Let me start by saying I was obsessive in my search for a new TV and compared a great many brands and models in various stores and gave several assistants headaches, I'm sure. Well after all, spending a fair old wedge on a TV is a considered decision at the best of times, but even more so in these times of austerity. Who knows when I'll be able to upgrade again.
The Samsung UE40D6100 stood out from all the TV's we saw in its class and price bracket. For a while we were looking at an equivalent Sony model, and as a 2D performer it was fine. However, it fell flat on its backside when it came to 3D, with noticeable crosstalk and ghosting artefacts that were quite off-putting. You don't need to be an expert market analyst to notice that Sony has been haemorrhaging money from its Playstation arm of the business for a while now, and to me it is clearly cutting costs elsewhere to patch up the leak. All my previous TV's for many years have been Sony, and this is the first time I've had to jump ship. No such issues with the 3D performance of the Samsung, at least no more than is to be expected from Active 3D technology as a whole, but I have yet to see any annoyingly obvious crosstalk or ghosting on this set when the 3D source itself is decent. One or two of the videos on the Samsung Explore 3D app were no great shakes, but that was the source material and not the set. On my Alice in Wonderland 3D Blu-ray, when 3D is allowed to get down and show you its funky stuff, the set performed more than admirably. Of course the set's 200hz refresh rate helps in this department. We also found the 2D performance to be better than the Sony (and other brands) in this price bracket. I should add there seems to be some ongoing debate in the AV community about whether or not the Samsung series 6 is offering full HD when in 3D mode, with some claiming the resolution is lowered in 3D mode, and these people have been having a tit-for-tat with Samsung over the issue, but all I can say is it looks good and does not ghost and crosstalk like many other sets we saw, including the Sony in the same price bracket. Just do yourself a favour and go in store and let your eyes be the judge. It is a big purchase, so be your own judge. My words are just a guide.
This is a series 6 Samsung, so it is definitely not low end. I'd say it was on the first rung of the ladder on the high end side of Samsung, and the features prove that out. Feature wise, it is very close to the series 7 sets... only series 8 breaks away from it by any significant length. The only major and noticeable difference on series 7 is the in-built Wifi - this set requires a proprietary Samsung Wifi dongle, but if like me you're connecting via Ethernet then that is no great loss. The other feature lacking from series 7 is there is no 2D to 3D converter here, meaning this set will only play native 3D source material and will not convert 2D to 3D. But as there is a qualitative difference between native 3D and converted 2D to 3D, this is not something I was concerned about. Besides, there is plenty of real 3D stuff around...including games, Sky channels and 3D Blu-ray to make the converter a non-issue for me. This set is also a Smart TV, so there's a great many online features and applications, such as the really helpful 'Explore 3D' app, which is a selection of free 3D videos... ranging from 3 minute movie trailers to entire 45 minute documentaries. This gave us a chance to use the glasses we bought while I waited for my first 3D Blu-ray titles to arrive. There is also a host of social networking apps, including Facebook and Twitter, as well as Youtube, Google maps, the obligatory BBC iPlayer... amongst a growing list of other things.

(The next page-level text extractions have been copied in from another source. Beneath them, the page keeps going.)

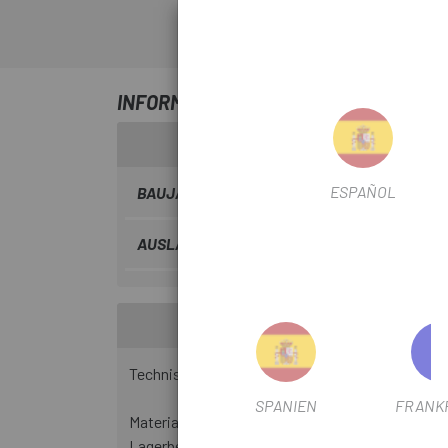
INFORMATIONEN ÜBER UNS SRAM TR
ESPAÑOL
BAUJAHR
2021
AUSLASSFILTER
Ja
Technische Spezifikationen:
SPANIEN
FRANK
Material: Stahl
Lagerbestand: Industriestahllager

The picture is brilliant for an LED. The people that speak the 'What Home Cinema' gobbledygook tech language would no doubt pick holes, but then they'll do that for ALL LCD/LED panels... those guys only entertain plasma technology it seems. The rest of us mere mortals can only go off our eyes, and mine are extremely pleased with what they see here. My last telly was a plain Sony Bravia LCD and I couldn't believe the advances that have been made by implementing LED lighting into LCD technology (there's no such thing as an LED panel by the way, they're plain old LCD panels with LED lights behind them instead of the old style bulb lighting). This has led to vastly superior colours and contrast performance, and while blacks and contrast can never rival a plasma, LED/LCD's of this generation have certainly narrowed the gap. I'm well impressed.
Sound was a lot better than I imagined it would be. Panels are forever getting thinner, and that means smaller and shallower speaker diaphragms, but I was impressed with the sound after I tinkered with the settings. Of course the true cinema buff will want external speakers of some kind.
As regards connections, there are four HDMI ports, two USB ports, one RGB enabled SCART adapter socket (for use with the supplied adapter... as the panels are so thin these days, they have to use an intermediary adapter to accommodate bulky old SCART), one component adapter socket (for use with the included component adapter), one PC/DVI input, a SPDIF digital optical audio output and an Ethernet network socket and a headphone socket. As regards the two USB ports, one of them apparently supports a feature than allows you to record from the TV's tuner on to a USB storage device, in the manner of a PVR. I have yet to try this feature, but it is certainly intriguing and something I will definitely look into.
We've had the set for two weeks now and the only surprises we've had as we have dug further into its rich list of features have been good ones. Therefore I am awarding this TV five shiny and well deserved stars. Thanks for reading.